Monday, December 15, 2008

Welcome To My World

That's what I would have said to him if it were me.

I was sitting on the train on my way to work, my headphones in my ears, blissfully minding my own business. First let me explain the CTA a little for yall. We have different colored lines; my train goes south into downtown. From the first stop to downtown, all you see are black people with a few mexicans and fewer white people. Once the train hits downtown and heads to the north side the demographics flip and there are all white people with few blacks and mexicans.

A white guy had gotten on the train with his bike, and was partially blocking the entrance to the train so if someone wanted to get on he would have had to move his bike. But I resumed my world watching out the train window. Suddenly there was this huge commotion, and as I turned I saw a black woman slap the mans bike out the way, throwing a huge thermos down the aisle of the train that splashed everywhere (im so glad I wasn't sitting over there). Apparently shed asked him to move and he didn't so she pushed the bike out the way.

Im not an advocate of force, so I felt a little bad for the guy. But the fight was not over. The woman stood up to exit the train and the shit really hit the fan. They exchanged some heated "fuck you"s and he called her a few kinds of "bitch" and THEN he said it:

"It's hard being white in a black man's world!"

Yall, when I say I was dying laughing, I mean Im sure I was red from trying to keep from bustin up out loud. Im laughing now as I write this, and it definitely happened like two days ago.

On the one hand, that's the funniest shit I've ever heard, and something I never thought id hear. On the other hand, Im insulted. I immediately thought about how we have a black president now and I don't appreciate the thought that just because we have a black president this is a "black mans world". Because the truth of the matter is, we're still the minority. We still get persecuted, we still have stereotypes, we still are, in some places, oppressed. People are still prejudiced against us.

However, that was just so funny and random that I had to share it.

Work has been good. They taught me how to work the register, and hopefully they'll start putting me on it more. I like working with money. I don't like walking the sales floor as much, but my coworkers make it fun sometimes and often the customers are nice.

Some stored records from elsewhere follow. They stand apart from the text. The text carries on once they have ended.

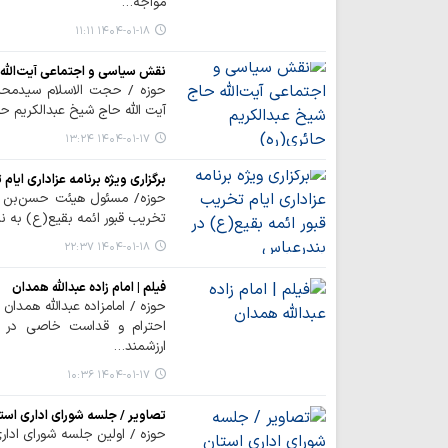
مواجه…
۱۴۰۴-۰۱-۱۸ ۱۱:۱۱
نقش سیاسی و اجتماعی آیت‌الله 
حوزه / حجت الاسلام سیدمح
آیت الله حاج شیخ عبدالکریم حائ
۱۴۰۴-۰۱-۱۷ ۱۳:۲۴
برگزاری ویژه برنامه عزاداری ایا
حوزه/ مسئول هیئت حسن‌بن علی(
تخریب قبور ائمه بقیع(ع) به نی
۱۴۰۴-۰۱-۱۸ ۲۲:۳۷
فیلم | امام زاده عبدالله همدان
حوزه / امامزاده عبدالله همدان
احترام و قداست خاصی در بی
ارزشمند…
۱۴۰۴-۰۱-۱۷ ۱۰:۳۶
تصاویر / جلسه شورای اداری اس
حوزه / اولین جلسه شورای ادار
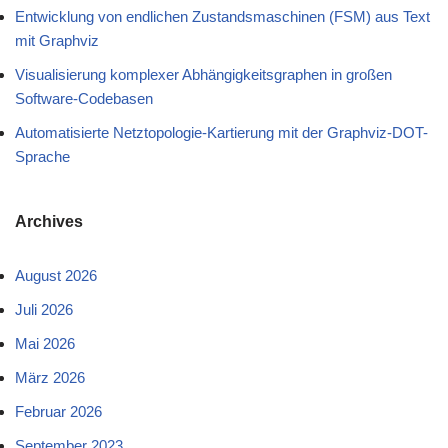
Entwicklung von endlichen Zustandsmaschinen (FSM) aus Text
mit Graphviz
Visualisierung komplexer Abhängigkeitsgraphen in großen
Software-Codebasen
Automatisierte Netztopologie-Kartierung mit der Graphviz-DOT-
Sprache
Archives
August 2026
Juli 2026
Mai 2026
März 2026
Februar 2026
September 2023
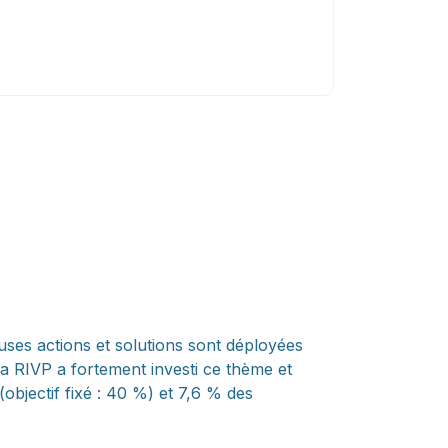
euses actions et solutions sont déployées
La RIVP a fortement investi ce thème et
(objectif fixé : 40 %) et 7,6 % des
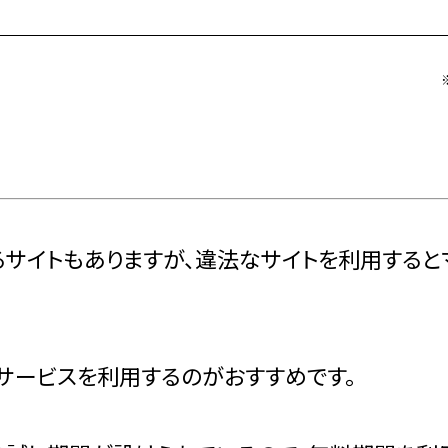
るサイトもありますが、違法なサイトを利用する
サービスを利用するのがおすすめです。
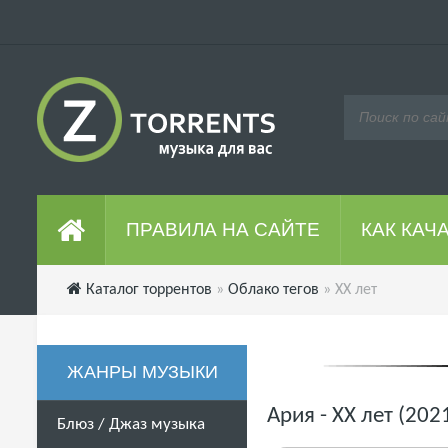
ПРАВИЛА НА САЙТЕ
КАК КАЧ
Каталог торрентов
»
Облако тегов
» XX лет
ЖАНРЫ МУЗЫКИ
Ария - XX лет (20
Блюз / Джаз музыка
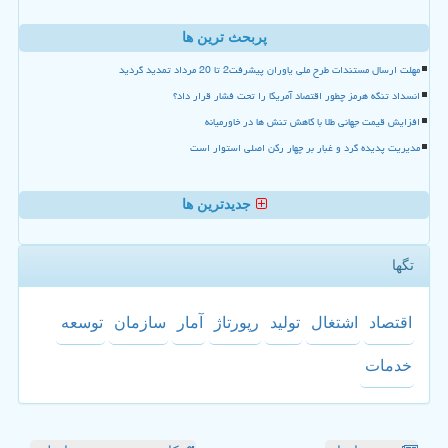
پربحث ترین ها
مهلت ارسال مستندات طرح ملی یاوران پیشرفت2 تا 20 مرداد تمدید گردید
انسداد تنگه هرمز چطور اقتصاد آمریکا را تحت فشار قرار داد؟
افزایش قیمت جهانی طلا با کاهش تنش ها در خاورمیانه
مدیریت پدیده گرد و غبار بر چهار رکن اصلی استوار است
جدیدترین ها
تگها
اقتصاد
اشتغال
تولید
رپورتاژ
آمار
سازمان
توسعه
خدمات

And by the way, partying and working retail do not a very happy Demiera make, so Im spending today recovering my feet which are rebelling from being stuffed in 4 inch stiletto boots and nursing my very empty and very unhappy stomach back into full health WHILE fixing the knees that give out every other day.

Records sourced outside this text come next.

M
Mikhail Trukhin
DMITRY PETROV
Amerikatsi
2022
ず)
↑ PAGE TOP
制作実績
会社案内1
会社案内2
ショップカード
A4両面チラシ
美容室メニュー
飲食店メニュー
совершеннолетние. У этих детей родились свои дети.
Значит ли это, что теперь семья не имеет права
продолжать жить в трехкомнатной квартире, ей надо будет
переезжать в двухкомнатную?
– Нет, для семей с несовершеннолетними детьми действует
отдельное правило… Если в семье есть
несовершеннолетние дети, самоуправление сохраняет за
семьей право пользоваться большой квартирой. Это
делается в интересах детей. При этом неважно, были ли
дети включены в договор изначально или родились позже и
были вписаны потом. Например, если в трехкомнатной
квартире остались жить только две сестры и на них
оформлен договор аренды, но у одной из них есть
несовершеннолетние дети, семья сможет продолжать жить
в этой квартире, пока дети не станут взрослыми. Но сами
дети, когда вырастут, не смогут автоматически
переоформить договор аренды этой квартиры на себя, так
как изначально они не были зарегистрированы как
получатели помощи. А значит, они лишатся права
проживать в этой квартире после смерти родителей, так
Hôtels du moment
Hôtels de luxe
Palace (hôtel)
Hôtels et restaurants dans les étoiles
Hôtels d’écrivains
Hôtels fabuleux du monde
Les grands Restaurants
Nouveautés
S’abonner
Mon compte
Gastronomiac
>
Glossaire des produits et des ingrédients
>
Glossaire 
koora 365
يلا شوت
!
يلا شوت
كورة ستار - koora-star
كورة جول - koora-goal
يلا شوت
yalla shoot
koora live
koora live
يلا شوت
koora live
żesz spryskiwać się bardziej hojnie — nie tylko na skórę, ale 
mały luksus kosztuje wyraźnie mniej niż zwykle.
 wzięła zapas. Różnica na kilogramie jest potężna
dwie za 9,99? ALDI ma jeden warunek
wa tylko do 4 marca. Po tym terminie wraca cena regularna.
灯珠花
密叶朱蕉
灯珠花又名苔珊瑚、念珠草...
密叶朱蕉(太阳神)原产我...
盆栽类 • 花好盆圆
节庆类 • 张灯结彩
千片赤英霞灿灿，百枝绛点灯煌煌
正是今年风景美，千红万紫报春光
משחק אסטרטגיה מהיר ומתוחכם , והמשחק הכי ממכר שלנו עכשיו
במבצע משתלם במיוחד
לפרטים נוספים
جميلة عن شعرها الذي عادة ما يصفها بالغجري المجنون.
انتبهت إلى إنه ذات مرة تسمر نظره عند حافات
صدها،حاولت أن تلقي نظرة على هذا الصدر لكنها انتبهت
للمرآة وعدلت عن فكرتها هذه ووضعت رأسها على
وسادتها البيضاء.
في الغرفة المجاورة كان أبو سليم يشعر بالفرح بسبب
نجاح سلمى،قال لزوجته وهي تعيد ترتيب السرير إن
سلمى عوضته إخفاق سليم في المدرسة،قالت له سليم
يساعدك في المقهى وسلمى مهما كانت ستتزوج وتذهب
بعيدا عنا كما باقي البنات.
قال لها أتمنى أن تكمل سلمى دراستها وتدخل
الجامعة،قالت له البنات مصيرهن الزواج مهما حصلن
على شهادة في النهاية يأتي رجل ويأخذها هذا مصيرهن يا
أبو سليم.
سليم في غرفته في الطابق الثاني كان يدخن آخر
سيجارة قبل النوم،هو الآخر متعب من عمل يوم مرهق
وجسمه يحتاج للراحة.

The things we do for money.

1 comment:

BongFlo said...

you bet! we gotta do what we gotta do for money. the nice thing about it is the experience that goes along with it. look at it this way, money can buy you anything, it can even hide all the deformities in our life BUT money can't buy you happiness. forget that rebellious feet, those can be rested, forget that unhappy stomach, you will have your fill. at the end of the day, it will all boil down to the happy experiences you had and the faces of life that put a smile on your face. be happy! ciao!